Everyone sits up a little straighter when Lauren Groff, chair of the fiction judges, appears onstage. Along with Akbar, Everett, and July, the Nigerian author ’Pemi Aguda is nominated for Ghostroots, a collection of short stories, as is Hisham Matar for My Friends, his third novel, which won the Orwell Prize for Political Fiction this year. The winner — and this feels right — is Everett, who takes the stage with a small smile on his face. Everett, 67 years old, who’s been publishing novels consistently since 1983, is brief but gracious in his speech, thanking his publishers and his wife, Danzy Senna, along with their two teenage sons, “whose near-complete apathy about my career helps me keep things in perspective.”

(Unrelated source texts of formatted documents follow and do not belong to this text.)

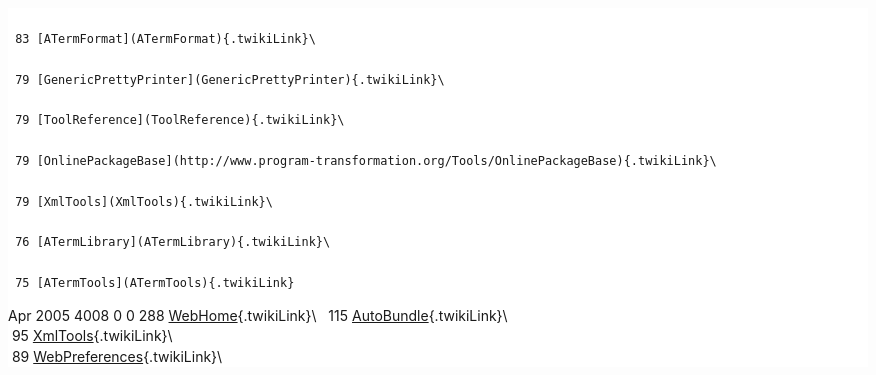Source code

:                                                                                                                                                                                                                                                                                                                                                   83 [ATermFormat](ATermFormat){.twikiLink}\                                                                                                                                                    
                                                                                                                                                                                                                                                                                                                                                  79 [GenericPrettyPrinter](GenericPrettyPrinter){.twikiLink}\                                                                                                                                  
                                                                                                                                                                                                                                                                                                                                                  79 [ToolReference](ToolReference){.twikiLink}\                                                                                                                                                
                                                                                                                                                                                                                                                                                                                                                  79 [OnlinePackageBase](http://www.program-transformation.org/Tools/OnlinePackageBase){.twikiLink}\                                                                                            
                                                                                                                                                                                                                                                                                                                                                  79 [XmlTools](XmlTools){.twikiLink}\                                                                                                                                                          
                                                                                                                                                                                                                                                                                                                                                  76 [ATermLibrary](ATermLibrary){.twikiLink}\                                                                                                                                                  
                                                                                                                                                                                                                                                                                                                                                  75 [ATermTools](ATermTools){.twikiLink}                                                                                                                                                       

  Apr 2005                                                                            4008                                                                               0                                                                                  0                                                                                    288 [WebHome](WebHome){.twikiLink}\                                                                                                                                                             
                                                                                                                                                                                                                                                                                                                                                 115 [AutoBundle](AutoBundle){.twikiLink}\                                                                                                                                                      
                                                                                                                                                                                                                                                                                                                                                  95 [XmlTools](XmlTools){.twikiLink}\                                                                                                                                                          
                                                                                                                                                                                                                                                                                                                                                  89 [WebPreferences](WebPreferences){.twikiLink}\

During the after-party, I scan the crowd and spot Anne Carson in a sharp gray suit and wide red tie. No sign of July, but every time I see a woman with short, curly hair, I snap to attention. On the balcony upstairs where a DJ is stationed, everyone is doing the Electric Slide. The translator Lin King, who won the award for Translated Literature with Yáng Shuāng-zǐ, tells me she’s “dumbfounded” at the win and a little thirsty: “I’ve been looking for water all night.” She’s having a great time. “I laughed so hard at Miranda July’s reading yesterday,” she says, “and Percival Everett gave me a hug. That was phenomenal.” On his way out the door in a red scarf, under the roar of “Must Be the Money,” Everett tells me “it feels great, of course, to be in conversation with these authors.”
I find the crew from Deep Vellum, a Dallas press that was nominated for its first National Book Award this year for Fiston Mwanza Mujila’s The Villain’s Dance. Mujila and Roland Glasser, who’s the book’s translator, and Deep Vellum’s publisher, Will Evans, are in matching bolo ties. New York is like Congo, Mujila says: Unlike Austria, where he lives now, “The city lives all in the night — a lot of things happen at night.”
A wave of younger publishing people, not yet powerful enough to get seats at the table but key for the late-night energy, has filtered in to party. Not long after the ceremony, most of the more distinguished nominees have left for quieter places, and July is nowhere in sight; someone tells me they heard she was wearing “white briefs, which sounds interesting.” But Barbara Kingsolver is still around, holding court on the upstairs balcony in a long-sleeved red sequin dress. I sidle up to her just after she’s kicked off her heels. What’s going through her mind, I ask? “I feel incredibly encouraged by the courage of the authors here tonight,” she says, but she can’t talk long — she’s about to go to the dance floor. When the Sugarhill Gang’s “Jump on It” starts playing, she makes a beeline. “She’s dancing! She’s dancing!” I hear someone squeal to a friend. She’s still out there when “212,” by Azealia Banks, starts up around midnight, and I decide to leave them to it.